▸ Work to complete
Copy the rows exactly, starting from the line that contains "pose: elev=173.2 azim=347.3" and continuing through the last of the rows.

▸ Records shown
--- --- ---
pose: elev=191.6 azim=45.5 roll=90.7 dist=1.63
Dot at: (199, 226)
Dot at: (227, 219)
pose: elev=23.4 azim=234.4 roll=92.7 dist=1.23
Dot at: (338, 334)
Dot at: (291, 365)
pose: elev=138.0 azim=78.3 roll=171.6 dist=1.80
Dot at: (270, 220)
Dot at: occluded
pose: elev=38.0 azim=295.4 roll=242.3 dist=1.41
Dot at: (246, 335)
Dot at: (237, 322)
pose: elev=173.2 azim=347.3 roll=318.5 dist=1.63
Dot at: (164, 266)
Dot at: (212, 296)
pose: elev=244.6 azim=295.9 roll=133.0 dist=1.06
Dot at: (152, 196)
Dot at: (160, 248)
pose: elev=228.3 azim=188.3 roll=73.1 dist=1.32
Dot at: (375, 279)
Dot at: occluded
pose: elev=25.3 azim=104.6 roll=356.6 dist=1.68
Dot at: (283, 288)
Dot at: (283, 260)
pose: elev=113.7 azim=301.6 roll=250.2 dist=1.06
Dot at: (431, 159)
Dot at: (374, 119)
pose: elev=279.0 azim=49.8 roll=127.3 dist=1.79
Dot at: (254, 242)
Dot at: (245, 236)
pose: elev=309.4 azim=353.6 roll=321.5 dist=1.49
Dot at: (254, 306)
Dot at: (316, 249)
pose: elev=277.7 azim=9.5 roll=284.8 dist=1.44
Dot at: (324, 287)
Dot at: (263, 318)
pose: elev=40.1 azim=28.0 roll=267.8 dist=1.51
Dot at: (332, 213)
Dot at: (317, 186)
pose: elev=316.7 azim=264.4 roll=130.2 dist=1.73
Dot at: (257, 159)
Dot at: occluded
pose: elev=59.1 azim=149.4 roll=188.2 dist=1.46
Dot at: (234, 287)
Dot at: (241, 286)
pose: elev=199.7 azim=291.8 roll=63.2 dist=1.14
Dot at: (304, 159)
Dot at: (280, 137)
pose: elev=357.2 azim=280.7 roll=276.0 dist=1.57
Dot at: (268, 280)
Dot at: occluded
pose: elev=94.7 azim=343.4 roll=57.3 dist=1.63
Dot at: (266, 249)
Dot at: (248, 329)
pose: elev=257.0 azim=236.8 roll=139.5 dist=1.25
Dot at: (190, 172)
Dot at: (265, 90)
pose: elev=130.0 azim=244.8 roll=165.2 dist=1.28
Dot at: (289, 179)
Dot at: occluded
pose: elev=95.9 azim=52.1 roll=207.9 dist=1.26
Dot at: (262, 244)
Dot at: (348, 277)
--- --- ---
▸ Result
pose: elev=173.2 azim=347.3 roll=318.5 dist=1.63
Dot at: (164, 266)
Dot at: (212, 296)
pose: elev=244.6 azim=295.9 roll=133.0 dist=1.06
Dot at: (152, 196)
Dot at: (160, 248)
pose: elev=228.3 azim=188.3 roll=73.1 dist=1.32
Dot at: (375, 279)
Dot at: occluded
pose: elev=25.3 azim=104.6 roll=356.6 dist=1.68
Dot at: (283, 288)
Dot at: (283, 260)
pose: elev=113.7 azim=301.6 roll=250.2 dist=1.06
Dot at: (431, 159)
Dot at: (374, 119)
pose: elev=279.0 azim=49.8 roll=127.3 dist=1.79
Dot at: (254, 242)
Dot at: (245, 236)
pose: elev=309.4 azim=353.6 roll=321.5 dist=1.49
Dot at: (254, 306)
Dot at: (316, 249)
pose: elev=277.7 azim=9.5 roll=284.8 dist=1.44
Dot at: (324, 287)
Dot at: (263, 318)
pose: elev=40.1 azim=28.0 roll=267.8 dist=1.51
Dot at: (332, 213)
Dot at: (317, 186)
pose: elev=316.7 azim=264.4 roll=130.2 dist=1.73
Dot at: (257, 159)
Dot at: occluded
pose: elev=59.1 azim=149.4 roll=188.2 dist=1.46
Dot at: (234, 287)
Dot at: (241, 286)
pose: elev=199.7 azim=291.8 roll=63.2 dist=1.14
Dot at: (304, 159)
Dot at: (280, 137)
pose: elev=357.2 azim=280.7 roll=276.0 dist=1.57
Dot at: (268, 280)
Dot at: occluded
pose: elev=94.7 azim=343.4 roll=57.3 dist=1.63
Dot at: (266, 249)
Dot at: (248, 329)
pose: elev=257.0 azim=236.8 roll=139.5 dist=1.25
Dot at: (190, 172)
Dot at: (265, 90)
pose: elev=130.0 azim=244.8 roll=165.2 dist=1.28
Dot at: (289, 179)
Dot at: occluded
pose: elev=95.9 azim=52.1 roll=207.9 dist=1.26
Dot at: (262, 244)
Dot at: (348, 277)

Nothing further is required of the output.